The interior of the booth is a small and sparsely decorated space, almost like a confessional booth, Sanchez says. As participants record their clips, they’re watching themselves on the screen in real time. Something about the intimacy of being alone, looking into a virtual mirror, almost makes it feel like you’re talking to yourself and tends to bring out some deeply introspective answers, Ricks explains.
From Galway, the team made it their goal to cross the world in search of different perspectives. Since their initial tour of Ireland, they’ve brought The Truth Booth to Australia, Afghanistan, South Africa and more than 30 cities across the United States. Most recently, they loosely followed the routes of migrants making their way toward the U.S. in a tour that began in southern Mexico, journeyed up through the border in El Paso and ended in Los Angeles.

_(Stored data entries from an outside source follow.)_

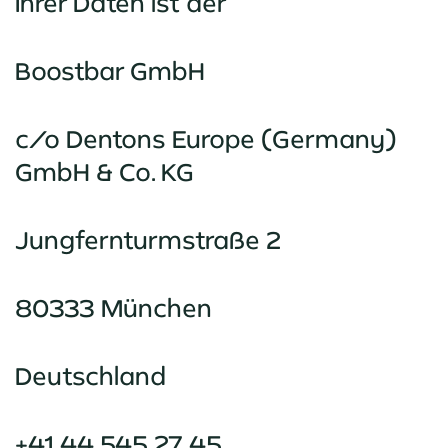
Ihrer Daten ist der
Boostbar GmbH
c/o Dentons Europe (Germany)
GmbH & Co. KG
Jungfernturmstraße 2
80333 München
Deutschland
+41 44 545 27 45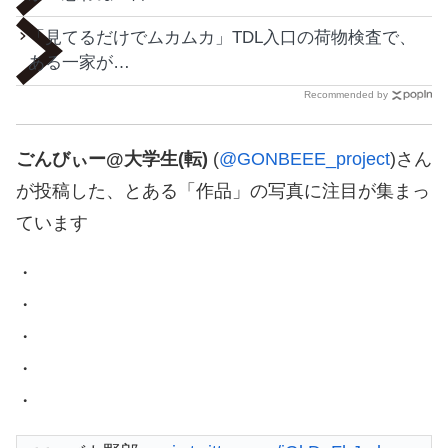
「見てるだけでムカムカ」TDL入口の荷物検査で、
ある一家が…
Recommended by
ごんびぃー@大学生(転)
(
@GONBEEE_project
)さん
が投稿した、とある「作品」の写真に注目が集まっ
ています
・
・
・
・
・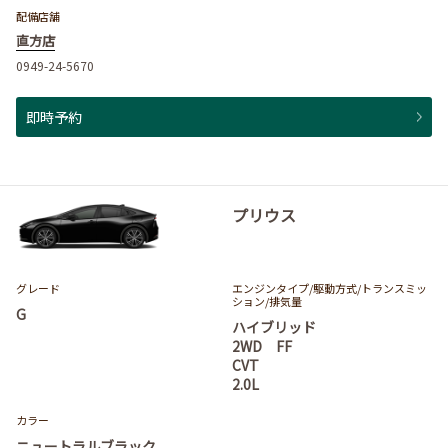
配備店舗
直方店
0949-24-5670
即時予約
プリウス
グレード
エンジンタイプ
/駆動方式/
トランスミッ
ション
/排気量
G
ハイブリッド
2WD FF
CVT
2.0L
カラー
ニュートラルブラック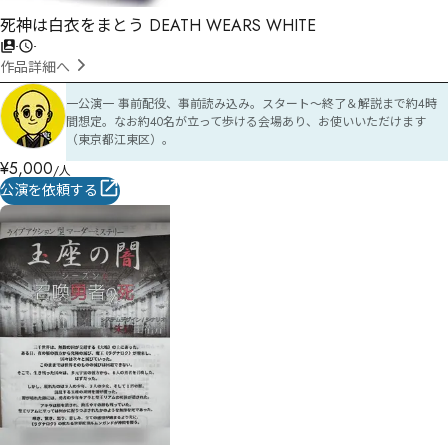
死神は白衣をまとう DEATH WEARS WHITE
-
-
作品詳細へ
一公演一 事前配役、事前読み込み。スタート〜終了＆解説まで約4時
間想定。なお約40名が立って歩ける会場あり、お使いいただけます
（東京都江東区）。
¥
5,000
/人
公演を依頼する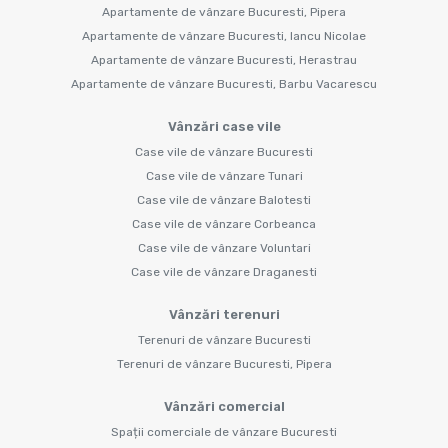
Apartamente de vânzare Bucuresti, Pipera
Apartamente de vânzare Bucuresti, Iancu Nicolae
Apartamente de vânzare Bucuresti, Herastrau
Apartamente de vânzare Bucuresti, Barbu Vacarescu
Vânzări case vile
Case vile de vânzare Bucuresti
Case vile de vânzare Tunari
Case vile de vânzare Balotesti
Case vile de vânzare Corbeanca
Case vile de vânzare Voluntari
Case vile de vânzare Draganesti
Vânzări terenuri
Terenuri de vânzare Bucuresti
Terenuri de vânzare Bucuresti, Pipera
Vânzări comercial
Spații comerciale de vânzare Bucuresti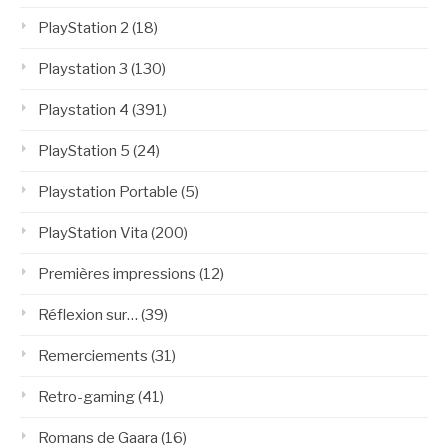
PlayStation 2
(18)
Playstation 3
(130)
Playstation 4
(391)
PlayStation 5
(24)
Playstation Portable
(5)
PlayStation Vita
(200)
Premières impressions
(12)
Réflexion sur…
(39)
Remerciements
(31)
Retro-gaming
(41)
Romans de Gaara
(16)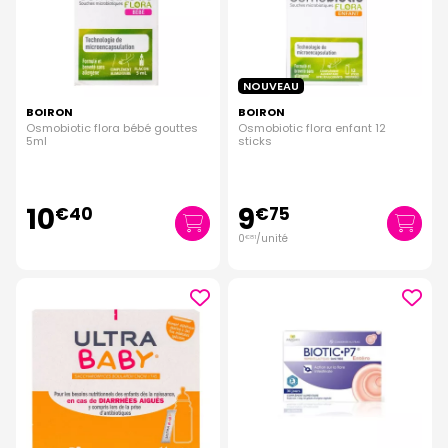
NOUVEAU
BOIRON
BOIRON
Osmobiotic flora bébé gouttes
Osmobiotic flora enfant 12
5ml
sticks
10
9
€
40
€
75
0
/unité
€
81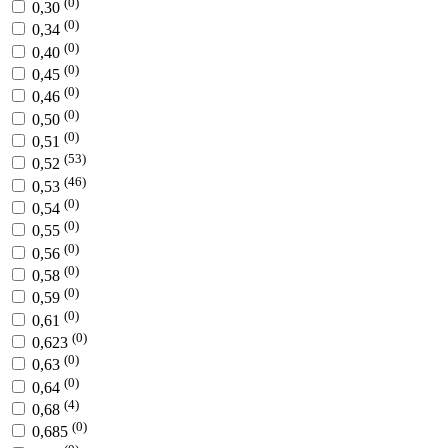
(0)
0,30
(0)
0,34
(0)
0,40
(0)
0,45
(0)
0,46
(0)
0,50
(0)
0,51
(53)
0,52
(46)
0,53
(0)
0,54
(0)
0,55
(0)
0,56
(0)
0,58
(0)
0,59
(0)
0,61
(0)
0,623
(0)
0,63
(0)
0,64
(4)
0,68
(0)
0,685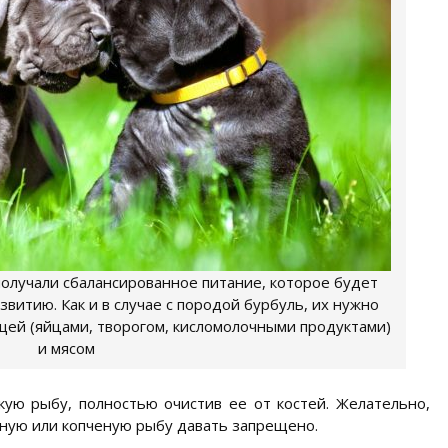
получали сбалансированное питание, которое будет
витию. Как и в случае с породой бурбуль, их нужно
щей (яйцами, творогом, кисломолочными продуктами)
и мясом
ю рыбу, полностью очистив ее от костей. Желательно,
еную или копченую рыбу давать запрещено.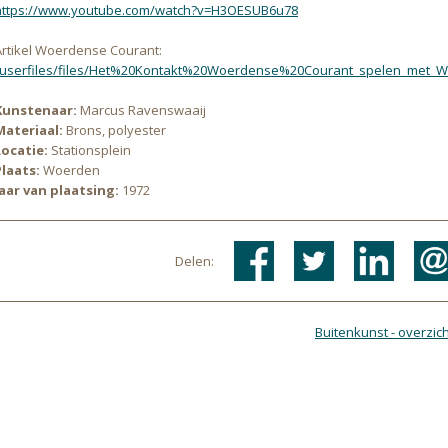
https://www.youtube.com/watch?v=H3OESUB6u78
Artikel Woerdense Courant:
/userfiles/files/Het%20Kontakt%20Woerdense%20Courant_spelen_met_Wa
Kunstenaar:
Marcus Ravenswaaij
Materiaal:
Brons, polyester
Locatie:
Stationsplein
Plaats:
Woerden
Jaar van plaatsing:
1972
Delen:
Buitenkunst - overzich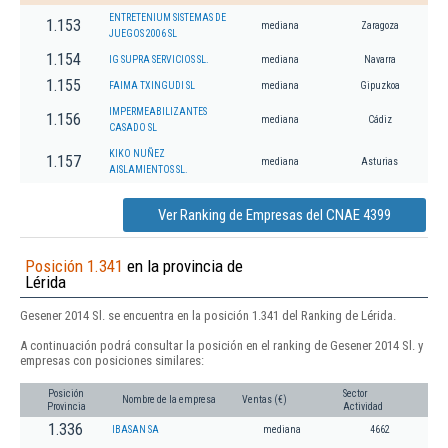
ENTRETENIUM SISTEMAS DE
1.153
mediana
Zaragoza
JUEGOS 2006 SL
1.154
IG SUPRA SERVICIOS SL.
mediana
Navarra
1.155
FAIMA TXINGUDI SL
mediana
Gipuzkoa
IMPERMEABILIZANTES
1.156
mediana
Cádiz
CASADO SL
KIKO NUÑEZ
1.157
mediana
Asturias
AISLAMIENTOS SL.
Ver Ranking de Empresas del CNAE 4399
Posición 1.341
en la provincia de
Lérida
Gesener 2014 Sl. se encuentra en la posición 1.341 del Ranking de Lérida.
A continuación podrá consultar la posición en el ranking de Gesener 2014 Sl. y
empresas con posiciones similares:
Posición
Sector
Nombre de la empresa
Ventas (€)
Provincia
Actividad
1.336
IBASAN SA
mediana
4662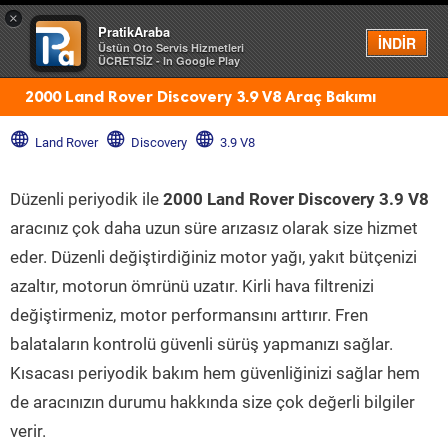
×
PratikAraba
Menü
İNDİR
Üstün Oto Servis Hizmetleri
ÜCRETSİZ - In Google Play
2000 Land Rover Discovery 3.9 V8 Araç Bakımı
Land Rover
Discovery
3.9 V8
Düzenli periyodik ile
2000 Land Rover Discovery 3.9 V8
aracınız çok daha uzun süre arızasız olarak size hizmet
eder. Düzenli değiştirdiğiniz motor yağı, yakıt bütçenizi
azaltır, motorun ömrünü uzatır. Kirli hava filtrenizi
değiştirmeniz, motor performansını arttırır. Fren
balataların kontrolü güvenli sürüş yapmanızı sağlar.
Kısacası periyodik bakım hem güvenliğinizi sağlar hem
de aracınızın durumu hakkında size çok değerli bilgiler
verir.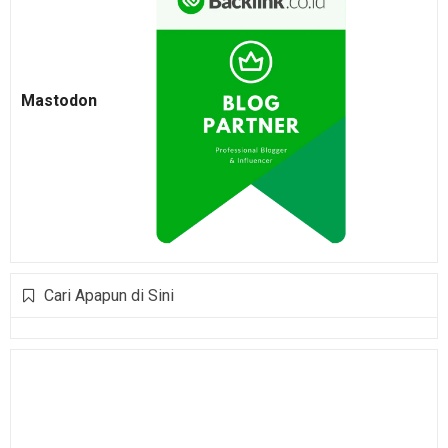
Mastodon
Cari Apapun di Sini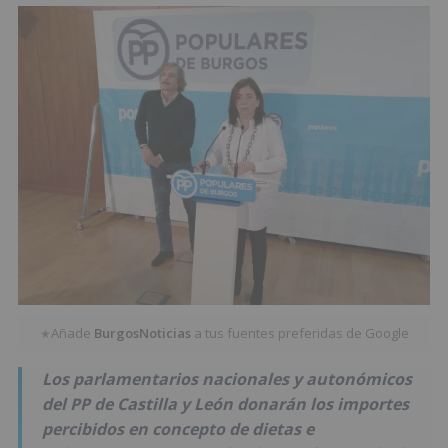
Añade
BurgosNoticias
a tus fuentes preferidas de Google
★
Los parlamentarios nacionales y autonómicos
del PP de Castilla y León donarán los importes
percibidos en concepto de dietas e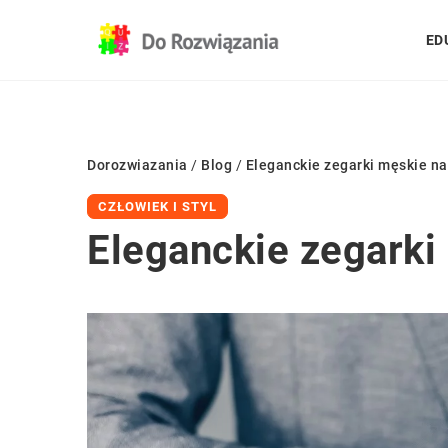
ED
Dorozwiazania
/
Blog
/
Eleganckie zegarki męskie na
CZŁOWIEK I STYL
Eleganckie zegarki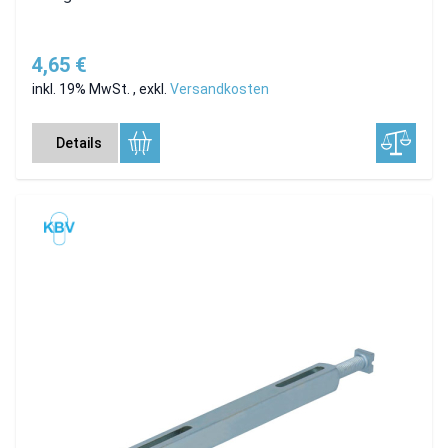
4,65 €
inkl. 19% MwSt.
,
exkl.
Versandkosten
Details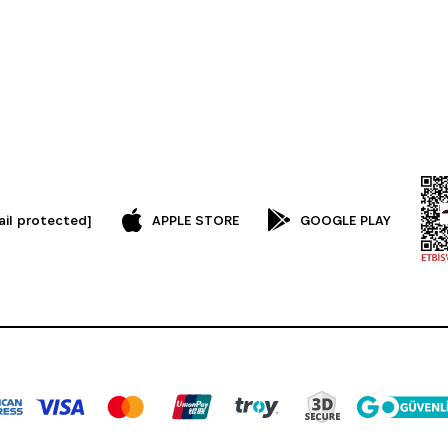
ail protected]
APPLE STORE
GOOGLE PLAY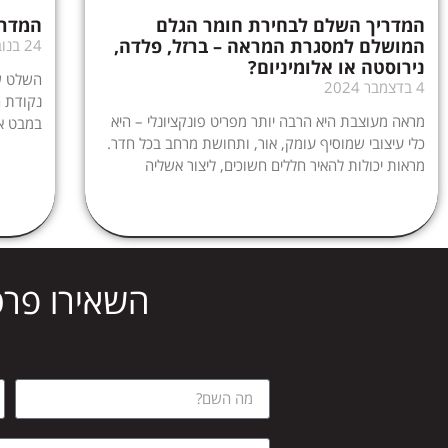
המדריך השלם לבחירת חומר הגלם
המדרי
המושלם למסגרת המראה – ברזל, פלדה,
24 בנובמבר 2024
נירוסטה או אלומיניום?
השלט של
4 בדצמבר 2024
נקודת 
מראה מעוצבת היא הרבה יותר מפריט פונקציונלי – היא
במבט א
כלי עיצובי שמוסיף עומק, אור, ותחושת מרחב בכל חדר.
מראות יכולות להאיר חללים חשוכים, ליצור אשליה
השאירו פרט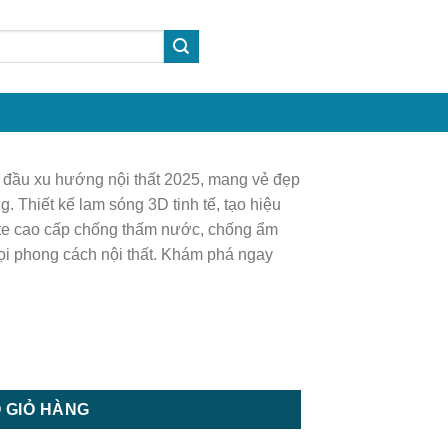
đầu xu hướng nội thất 2025, mang vẻ đẹp
. Thiết kế lam sóng 3D tinh tế, tạo hiệu
ite cao cấp chống thấm nước, chống ẩm
ọi phong cách nội thất. Khám phá ngay
p tường | Tấm ốp trần số lượng
 GIỎ HÀNG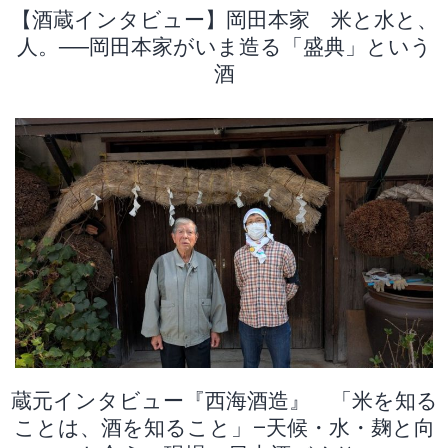
【酒蔵インタビュー】岡田本家 米と水と、
人。──岡田本家がいま造る「盛典」という
酒
蔵元インタビュー『西海酒造』 「米を知る
ことは、酒を知ること」―天候・水・麹と向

Though there are trends that show up in “truths” collected at specific places or moments—many participants in Mexico spoke on the realities of the immigration crisis, for example, and during the U.S. election in 2016 lots of videos had a political spin—Sanchez says he’s also been interested to discover links between truths that are distant in space and time.
“There’s a ‘eureka’ moment when I see a truth that was taken in Australia, and a truth that was maybe taken in Alabama, and they mirror each other, or they contradict each other, but there’s certainly dialogue between these truths of two people who may never ever meet,” Sanchez says. “So there’s a kind of magic to the truth.”
Even when the tours are planned out to tell a specific story, like the migratory journey through Mexico, Ricks says he likes to leave some room for impromptu stops. Luckily, the booth was designed to be portable; although it takes a little elbow grease to break it down, the entire setup can be compressed into a manageable bundle. (Sanchez likes to refer to the process—which consists of “deflating the truth,” folding it like a burrito and then rolling it up like a sleeping bag—as the “closing ceremony” for each site.)
And just a little bit of distance can transform the way people interpret and react to the booth: Sanchez recalls how the project became a political “raised fist” at one spot right on the U.S.-Mexico border as patrol agents constantly drove past the site, while a few miles down the road, when they set up in a baseball diamond in a working-class Mexican community, the focus became all about kids playing and people going about their daily lives.
The team still has a lot of ground to cover for a truly global perspective, Ricks says. They’re heading back to Australia in the fall and later have plans to visit St. Louis, with a potential stop in Ferguson, Missouri, five years after protests erupted there over the fatal police shooting of Michael Brown.
While he set out expecting more of the truths to involve people’s takes on current events, Ricks says he’s been surprised by the wide range of responses. He says he hopes the booth provides a space that can empower people in speaking their own truths, whatever they may be.
“So many people often ask, you know, ‘I don’t have anything good to say, what’s a good truth?’ A good truth is an original one,” Ricks says. “You can tell when people are being truthful, no matter what language they’re speaking. You can see it in their eyes.”